I know this doesn't help a lot, and could be completely wrong, but I guess it's ok to leave it here.
Well, this is the file where the different events (for the different models) are defined, which end up defining the required number of irqs that are requested to the PCI subsytem, so it looks like the right place to round it up.
I'll give it a shot with the developers and let's see what's their feedback.
It looks like the patch will be integrated upstream but for kernel 7.1, so for the time being, I guess we should add it as a patch in the OpenWRT tree.
Awesome, great job! Do you want to submit the PR or shall I do it?
Please go ahead!
Have a look here:
I'm building it now but I won't be able to test.

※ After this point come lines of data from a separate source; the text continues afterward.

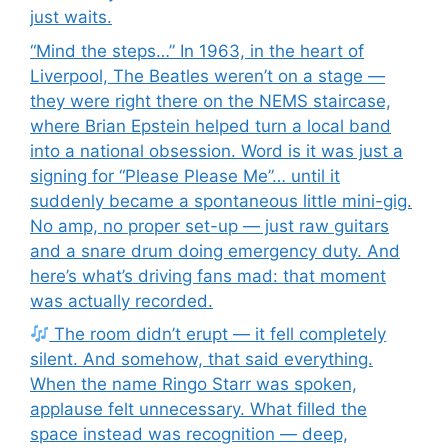
just waits.
“Mind the steps…” In 1963, in the heart of
Liverpool, The Beatles weren’t on a stage —
they were right there on the NEMS staircase,
where Brian Epstein helped turn a local band
into a national obsession. Word is it was just a
signing for “Please Please Me”… until it
suddenly became a spontaneous little mini-gig.
No amp, no proper set-up — just raw guitars
and a snare drum doing emergency duty. And
here’s what’s driving fans mad: that moment
was actually recorded.
The room didn’t erupt — it fell completely
silent. And somehow, that said everything.
When the name Ringo Starr was spoken,
applause felt unnecessary. What filled the
space instead was recognition — deep,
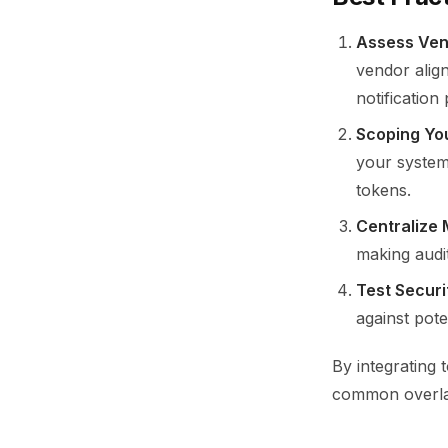
Assess Vend
vendor alig
notification
Scoping Yo
your system.
tokens.
Centralize
making audi
Test Securi
against pote
By integrating 
common overlap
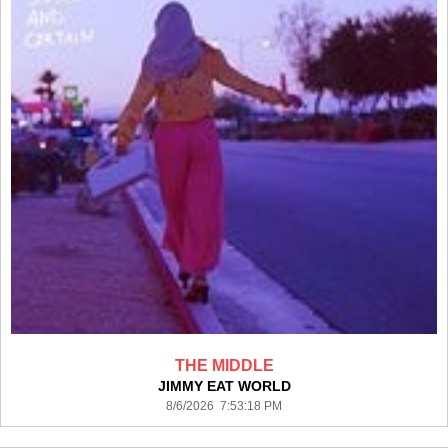
THE MIDDLE
JIMMY EAT WORLD
8/6/2026 7:53:18 PM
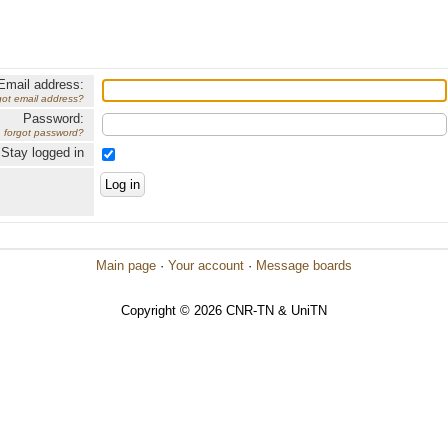
Email address:
got email address?
Password:
forgot password?
Stay logged in
Main page
·
Your account
·
Message boards
Copyright © 2026 CNR-TN & UniTN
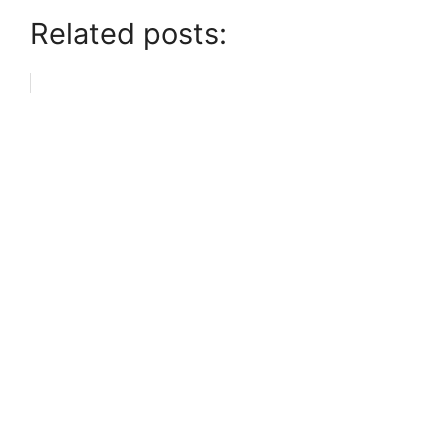
Related posts:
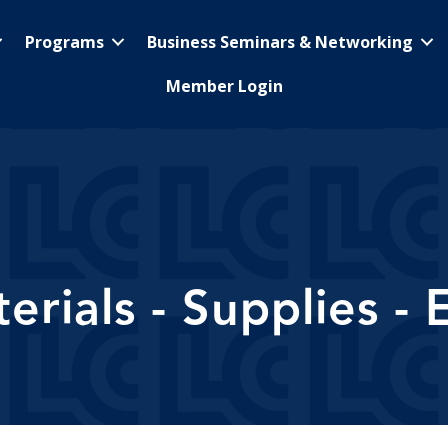
Programs
Business Seminars & Networking
Member Login
erials - Supplies -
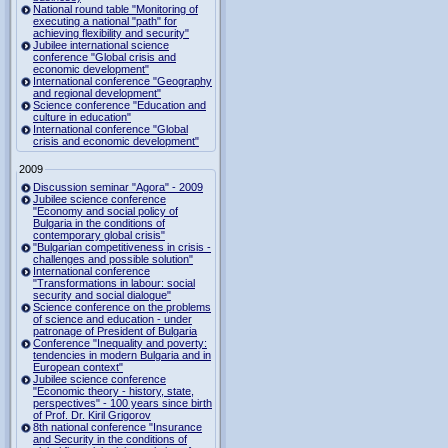
National round table "Monitoring of
executing a national "path" for
achieving flexibility and security"
Jubilee international science
conference "Global crisis and
economic development"
International conference "Geography
and regional development"
Science conference "Education and
culture in education"
International conference "Global
crisis and economic development"
2009
Discussion seminar "Agora" - 2009
Jubilee science conference
"Economy and social policy of
Bulgaria in the conditions of
contemporary global crisis"
"Bulgarian competitiveness in crisis -
challenges and possible solution"
International conference
"Transformations in labour: social
security and social dialogue"
Science conference on the problems
of science and education - under
patronage of President of Bulgaria
Conference "Inequality and poverty:
tendencies in modern Bulgaria and in
European context"
Jubilee science conference
"Economic theory - history, state,
perspectives" - 100 years since birth
of Prof. Dr. Kiril Grigorov
8th national conference "Insurance
and Security in the conditions of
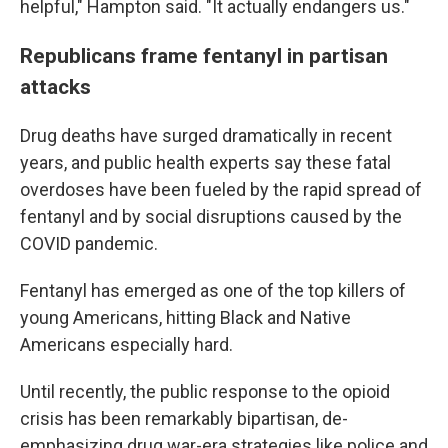
helpful," Hampton said. "It actually endangers us."
Republicans frame fentanyl in partisan
attacks
Drug deaths have surged dramatically in recent
years, and public health experts say these fatal
overdoses have been fueled by the rapid spread of
fentanyl and by social disruptions caused by the
COVID pandemic.
Fentanyl has emerged as one of the top killers of
young Americans, hitting Black and Native
Americans especially hard.
Until recently, the public response to the opioid
crisis has been remarkably bipartisan, de-
emphasizing drug war-era strategies like police and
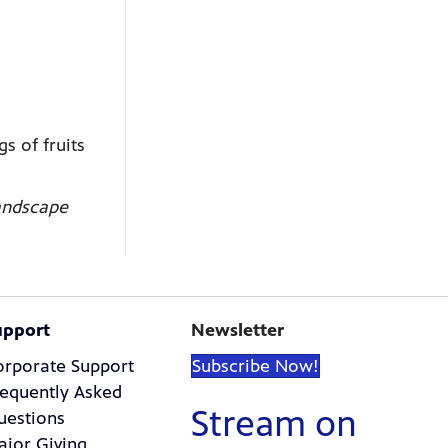
s of fruits
landscape
upport
Newsletter
orporate Support
Subscribe Now!
requently Asked
Stream on
uestions
ajor Giving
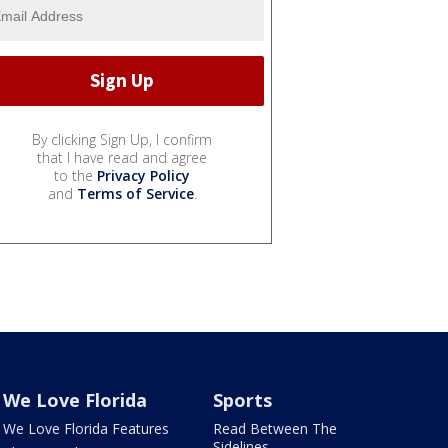
By clicking Sign Up, I confirm
that I have read and agree
to the
Privacy Policy
and
Terms of Service
.
We Love Florida
Sports
We Love Florida Features
Read Between The
Sidelines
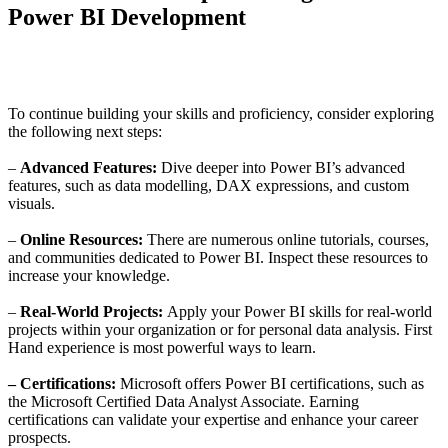
Power BI Development
To continue building your skills and proficiency, consider exploring
the following next steps:
–
Advanced Features:
Dive deeper into Power BI’s advanced
features, such as data modelling, DAX expressions, and custom
visuals.
–
Online Resources:
There are numerous online tutorials, courses,
and communities dedicated to Power BI. Inspect these resources to
increase your knowledge.
–
Real-World Projects:
Apply your Power BI skills for real-world
projects within your organization or for personal data analysis. First
Hand experience is most powerful ways to learn.
–
Certifications:
Microsoft offers Power BI certifications, such as
the Microsoft Certified Data Analyst Associate. Earning
certifications can validate your expertise and enhance your career
prospects.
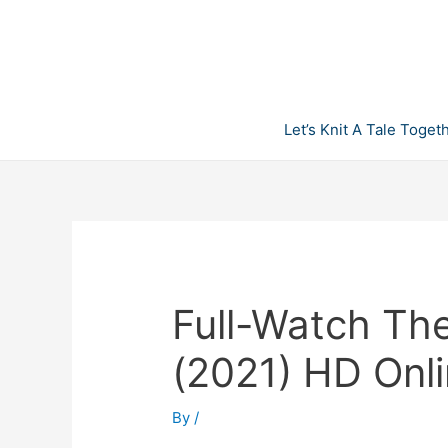
Skip
to
content
Let’s Knit A Tale Toget
Full-Watch The
(2021) HD Onl
By
/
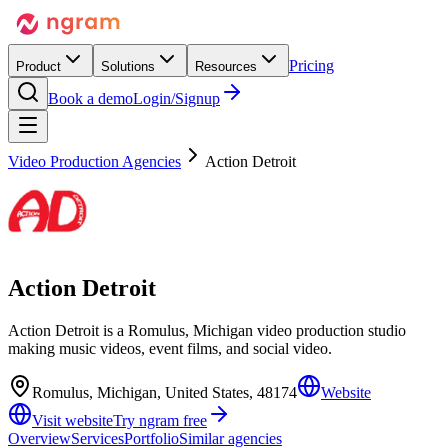
Pricing
Product
Solutions
Resources
Book a demo
Login/Signup
Video Production Agencies
Action Detroit
Action Detroit
Action Detroit is a Romulus, Michigan video production studio
making music videos, event films, and social video.
Romulus, Michigan, United States, 48174
Website
Visit website
Try ngram free
Overview
Services
Portfolio
Similar agencies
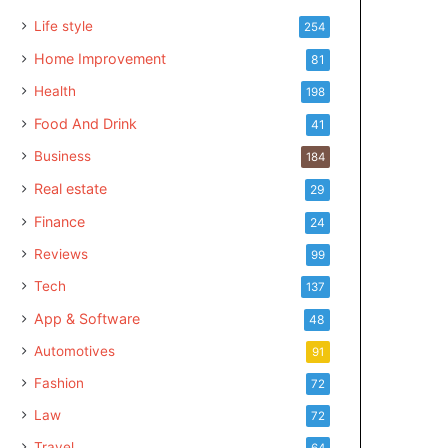
Life style
254
Home Improvement
81
Health
198
Food And Drink
41
Business
184
Real estate
29
Finance
24
Reviews
99
Tech
137
App & Software
48
Automotives
91
Fashion
72
Law
72
Travel
64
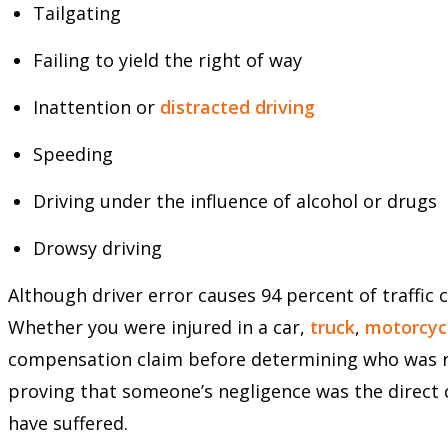
Tailgating
Failing to yield the right of way
Inattention or
distracted driving
Speeding
Driving under the influence of alcohol or drugs
Drowsy driving
Although driver error causes 94 percent of traffic co
Whether you were injured in a car,
truck
,
motorcyc
compensation claim before determining who was res
proving that someone’s negligence was the direct 
have suffered.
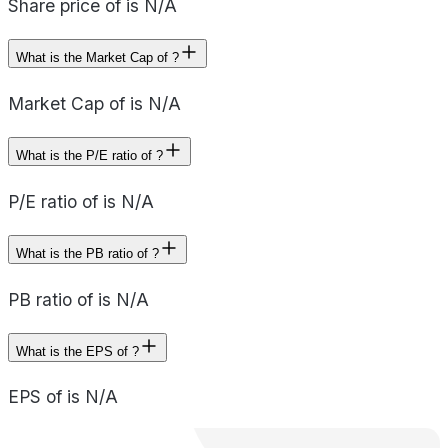
Share price of is N/A
What is the Market Cap of ?
Market Cap of is N/A
What is the P/E ratio of ?
P/E ratio of is N/A
What is the PB ratio of ?
PB ratio of is N/A
What is the EPS of ?
EPS of is N/A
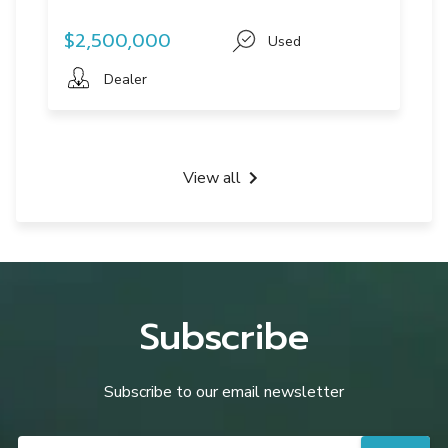
$2,500,000
Used
Dealer
View all
Subscribe
Subscribe to our email newsletter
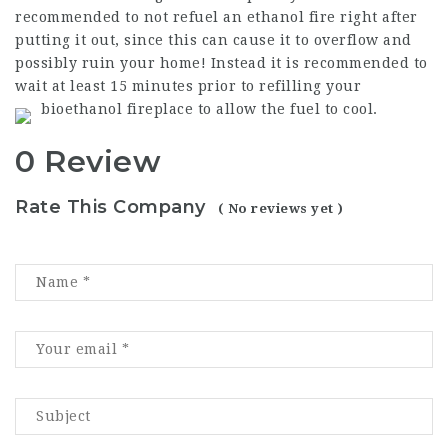
recommended to not refuel an ethanol fire right after
putting it out, since this can cause it to overflow and
possibly ruin your home! Instead it is recommended to
wait at least 15 minutes prior to refilling your
bioethanol fireplace to allow the fuel to cool.
0 Review
Rate This Company
( No reviews yet )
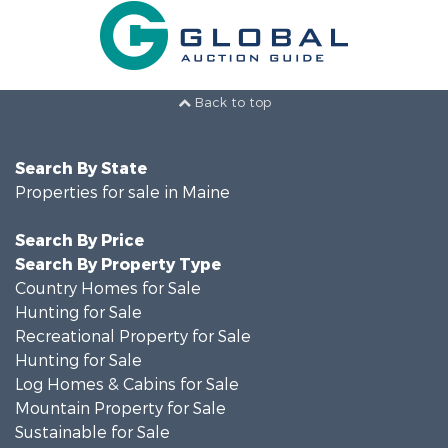
Back to top
Search By State
Properties for sale in Maine
Search By Price
Search By Property Type
Country Homes for Sale
Hunting for Sale
Recreational Property for Sale
Hunting for Sale
Log Homes & Cabins for Sale
Mountain Property for Sale
Sustainable for Sale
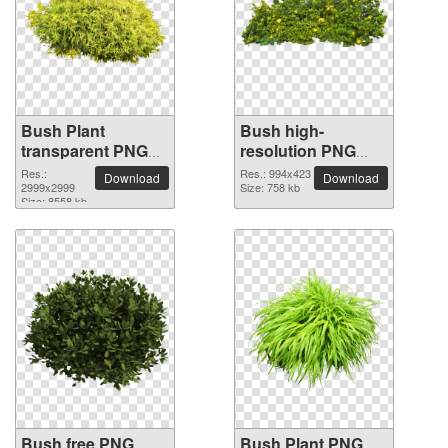
Bush Plant
Bush high-
transparent PNG
resolution PNG
image
picture
Res.:
Res.: 994x423
Download
Download
2999x2999
Size: 758 kb
Size: 8558 kb
Bush free PNG
Bush Plant PNG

Btw, I had some issues extracting the patch from LKML, looks like some extra line breaks got in there. I had to adapt the patch for 6.12 and 6.18 anyway so no worries there, but I hope you won't get push back upstream.
Yep, from 6.18 onwards there's also MSIX. As the power of 2 alignment isn't needed there, maintainer's approach is to leave it as it is right now and see if someone complains about a waste of resources with MSIX.